The THE PROCESSES OF BEING EMPLOYED AS FOREIGN HOSPITAL EMPLOYEES IN THAILAND: A MIXED METHODS STUDY
Background: Currently, labor mobility has been an issue of interest among ASEAN countries with the establishment of the ASEAN Economic Community (AEC) at the end of 2015, which allows the free movement of healthcare providers within the countries. The aims of a study were to explore the characteristics of foreign hospital employees, factors influencing decision making of the foreigners, the process of being employed as foreign hospital employees, and problems or obstacles encountered while working in Thailand.
Methods: One hundred foreign hospital employees in both government and private hospitals in Thailand were recruited using snowball sampling. This mixed-method study used a questionnaire and in-depth interviews for data collection. The quantitative data was analyzed using descriptive statistics, including frequency, percentage, mean, standard deviation, whereas the qualitative data was analyzed using the thematic analysis.
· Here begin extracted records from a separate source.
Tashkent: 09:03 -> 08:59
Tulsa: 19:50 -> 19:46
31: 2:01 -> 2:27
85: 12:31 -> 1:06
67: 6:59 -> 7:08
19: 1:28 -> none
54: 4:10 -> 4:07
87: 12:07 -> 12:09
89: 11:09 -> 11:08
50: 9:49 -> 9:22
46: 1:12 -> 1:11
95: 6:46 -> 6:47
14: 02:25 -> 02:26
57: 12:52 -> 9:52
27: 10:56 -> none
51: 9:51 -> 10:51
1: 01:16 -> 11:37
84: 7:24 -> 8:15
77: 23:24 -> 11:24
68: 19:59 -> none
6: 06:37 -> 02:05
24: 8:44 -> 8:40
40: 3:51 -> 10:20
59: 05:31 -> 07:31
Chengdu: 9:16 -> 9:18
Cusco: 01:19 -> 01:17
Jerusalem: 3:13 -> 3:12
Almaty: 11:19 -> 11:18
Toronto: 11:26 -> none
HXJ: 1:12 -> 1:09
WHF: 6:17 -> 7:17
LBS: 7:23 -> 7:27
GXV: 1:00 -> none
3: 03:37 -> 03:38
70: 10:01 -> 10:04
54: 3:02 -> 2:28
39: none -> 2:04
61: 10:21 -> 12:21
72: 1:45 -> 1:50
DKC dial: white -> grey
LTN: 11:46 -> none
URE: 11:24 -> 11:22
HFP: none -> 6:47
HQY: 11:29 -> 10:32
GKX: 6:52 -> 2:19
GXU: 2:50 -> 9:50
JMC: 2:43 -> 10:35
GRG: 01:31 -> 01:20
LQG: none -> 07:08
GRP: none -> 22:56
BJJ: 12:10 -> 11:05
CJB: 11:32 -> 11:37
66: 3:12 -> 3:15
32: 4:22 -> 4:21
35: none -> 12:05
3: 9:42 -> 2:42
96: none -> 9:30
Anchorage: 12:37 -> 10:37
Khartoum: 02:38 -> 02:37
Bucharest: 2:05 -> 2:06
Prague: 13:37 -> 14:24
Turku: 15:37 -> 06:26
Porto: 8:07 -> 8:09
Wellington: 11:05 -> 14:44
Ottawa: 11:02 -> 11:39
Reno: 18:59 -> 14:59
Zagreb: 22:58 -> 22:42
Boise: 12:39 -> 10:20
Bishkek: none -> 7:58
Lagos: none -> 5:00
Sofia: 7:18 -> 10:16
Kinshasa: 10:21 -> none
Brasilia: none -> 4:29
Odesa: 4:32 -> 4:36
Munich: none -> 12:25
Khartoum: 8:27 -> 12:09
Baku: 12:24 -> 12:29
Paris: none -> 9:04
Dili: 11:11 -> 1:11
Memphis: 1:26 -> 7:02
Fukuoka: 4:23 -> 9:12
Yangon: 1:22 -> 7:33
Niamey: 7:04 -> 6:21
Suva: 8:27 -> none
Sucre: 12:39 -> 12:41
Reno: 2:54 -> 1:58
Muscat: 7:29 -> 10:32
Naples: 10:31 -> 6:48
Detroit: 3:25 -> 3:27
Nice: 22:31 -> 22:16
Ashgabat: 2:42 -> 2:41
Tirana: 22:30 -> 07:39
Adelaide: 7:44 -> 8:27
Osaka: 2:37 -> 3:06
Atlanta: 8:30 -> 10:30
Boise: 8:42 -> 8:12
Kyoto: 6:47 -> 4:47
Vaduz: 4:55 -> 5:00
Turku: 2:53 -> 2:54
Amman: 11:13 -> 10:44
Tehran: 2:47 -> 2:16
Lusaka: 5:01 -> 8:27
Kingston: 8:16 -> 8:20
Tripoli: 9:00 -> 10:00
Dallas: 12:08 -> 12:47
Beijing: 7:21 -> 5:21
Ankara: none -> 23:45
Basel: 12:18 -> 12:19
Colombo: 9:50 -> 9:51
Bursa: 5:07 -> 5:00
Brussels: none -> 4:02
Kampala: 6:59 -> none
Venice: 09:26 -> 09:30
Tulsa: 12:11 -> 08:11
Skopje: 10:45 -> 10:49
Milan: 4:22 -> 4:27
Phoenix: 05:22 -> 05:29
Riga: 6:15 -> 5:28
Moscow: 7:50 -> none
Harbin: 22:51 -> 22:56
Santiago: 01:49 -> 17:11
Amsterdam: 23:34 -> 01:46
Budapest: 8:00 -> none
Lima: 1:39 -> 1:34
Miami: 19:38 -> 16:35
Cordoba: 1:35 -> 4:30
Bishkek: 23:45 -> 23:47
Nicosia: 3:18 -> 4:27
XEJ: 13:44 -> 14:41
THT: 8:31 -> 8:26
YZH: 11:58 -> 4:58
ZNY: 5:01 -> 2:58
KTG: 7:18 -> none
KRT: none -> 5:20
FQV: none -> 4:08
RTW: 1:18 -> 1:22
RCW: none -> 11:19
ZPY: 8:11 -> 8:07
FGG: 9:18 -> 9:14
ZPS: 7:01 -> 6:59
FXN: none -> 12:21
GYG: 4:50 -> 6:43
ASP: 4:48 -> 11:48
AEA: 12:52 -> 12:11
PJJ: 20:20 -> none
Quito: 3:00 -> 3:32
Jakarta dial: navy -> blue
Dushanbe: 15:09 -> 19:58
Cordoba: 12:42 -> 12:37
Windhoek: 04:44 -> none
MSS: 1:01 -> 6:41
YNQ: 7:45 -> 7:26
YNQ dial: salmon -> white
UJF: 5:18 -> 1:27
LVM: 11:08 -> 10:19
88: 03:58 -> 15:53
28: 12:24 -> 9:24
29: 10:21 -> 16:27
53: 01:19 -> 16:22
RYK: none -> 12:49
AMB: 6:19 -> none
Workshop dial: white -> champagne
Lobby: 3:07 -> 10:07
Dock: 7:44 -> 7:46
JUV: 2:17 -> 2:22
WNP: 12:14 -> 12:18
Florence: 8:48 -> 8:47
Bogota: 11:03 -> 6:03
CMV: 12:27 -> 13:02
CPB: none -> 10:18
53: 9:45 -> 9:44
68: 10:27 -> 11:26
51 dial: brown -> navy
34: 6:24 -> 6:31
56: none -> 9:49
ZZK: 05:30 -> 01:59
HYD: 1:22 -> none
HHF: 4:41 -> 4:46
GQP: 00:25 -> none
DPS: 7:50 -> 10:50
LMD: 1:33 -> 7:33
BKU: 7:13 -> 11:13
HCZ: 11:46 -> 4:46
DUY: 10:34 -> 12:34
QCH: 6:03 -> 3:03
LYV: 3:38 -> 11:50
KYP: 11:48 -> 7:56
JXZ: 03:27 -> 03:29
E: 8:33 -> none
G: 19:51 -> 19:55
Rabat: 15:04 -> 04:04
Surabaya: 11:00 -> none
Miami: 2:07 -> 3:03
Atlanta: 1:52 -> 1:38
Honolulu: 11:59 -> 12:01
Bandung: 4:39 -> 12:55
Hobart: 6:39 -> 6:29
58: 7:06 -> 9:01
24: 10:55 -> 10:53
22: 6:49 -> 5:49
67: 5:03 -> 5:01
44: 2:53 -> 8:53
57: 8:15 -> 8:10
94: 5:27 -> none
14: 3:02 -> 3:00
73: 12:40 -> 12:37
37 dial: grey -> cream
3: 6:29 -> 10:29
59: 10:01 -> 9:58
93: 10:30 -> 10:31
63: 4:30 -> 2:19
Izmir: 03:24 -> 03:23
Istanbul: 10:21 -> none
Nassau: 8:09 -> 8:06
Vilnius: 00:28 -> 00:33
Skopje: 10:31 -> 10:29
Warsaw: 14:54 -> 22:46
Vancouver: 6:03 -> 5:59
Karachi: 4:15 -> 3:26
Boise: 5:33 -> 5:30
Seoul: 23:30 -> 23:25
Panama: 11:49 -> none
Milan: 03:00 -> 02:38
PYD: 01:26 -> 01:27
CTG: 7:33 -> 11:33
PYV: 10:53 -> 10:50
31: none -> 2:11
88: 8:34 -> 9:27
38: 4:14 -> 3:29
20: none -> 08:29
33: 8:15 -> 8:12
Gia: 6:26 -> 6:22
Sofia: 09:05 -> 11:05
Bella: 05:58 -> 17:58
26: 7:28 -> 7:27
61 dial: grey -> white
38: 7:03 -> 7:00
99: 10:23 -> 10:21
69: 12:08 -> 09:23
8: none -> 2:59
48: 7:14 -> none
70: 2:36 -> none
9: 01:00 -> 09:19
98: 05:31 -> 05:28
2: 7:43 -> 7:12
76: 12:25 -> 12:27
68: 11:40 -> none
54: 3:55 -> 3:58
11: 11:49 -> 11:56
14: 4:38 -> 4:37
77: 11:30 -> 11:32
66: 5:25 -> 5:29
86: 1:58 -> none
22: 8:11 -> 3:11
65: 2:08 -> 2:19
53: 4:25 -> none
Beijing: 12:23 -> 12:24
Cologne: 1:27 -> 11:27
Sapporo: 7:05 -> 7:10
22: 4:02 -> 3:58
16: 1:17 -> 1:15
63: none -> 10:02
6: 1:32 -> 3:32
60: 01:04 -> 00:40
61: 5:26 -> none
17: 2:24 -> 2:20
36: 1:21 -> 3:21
Results: The results revealed that most participants were females and 38% of foreign hospital employees were Philippine nationality. Most participants had moderate and high English language proficiencies, respectively. Supporting factors of the success in applying to work in Thailand included level of education, competencies/ special skills that are needed, and ability to communicate in Thai. Factors influencing decision making of the foreigners to Thailand seeking employment were both push factors, such as low wages, limited job availability, limited career progression, high living expenses, and pull factors, including gaining new experience, job opportunities, higher wages, better work benefits, low living expenses, opportunities to pursue higher education, being international health hub, safety of life and property, and educational collaboration. Furthermore, personal and family factors were indicated, such as ambition, exploring new experiences, and having family members living or working in Thailand. The processes of being employed as foreign healthcare providers included 1) preparing phase: language, working knowledge and employment laws, and health check-ups 2) applying phase: applying for a job by themselves after receiving information from the internet, friends, or relatives. A tourist visa was granted when initially arriving in Thailand and then changed to a non-immigrant visa “B”. The expenses involved in preparing for and coming to work included a VISA, passport, work permit, and travel. Most participants were working as medical service assistants, such as interpreters. Work permit renewal and adjusting to social and cultural differences were indicated as problems or obstacles encountered while working in Thailand.
Conclusions: The recommendations of the study were as follows: 1) the organization or employer should provide a basic training program in language and culture for foreign hospital employees, improve the regulations of VISA, MRA, professional licenses and 2) the organization or employer should improve workplace culture, such as being treated equally.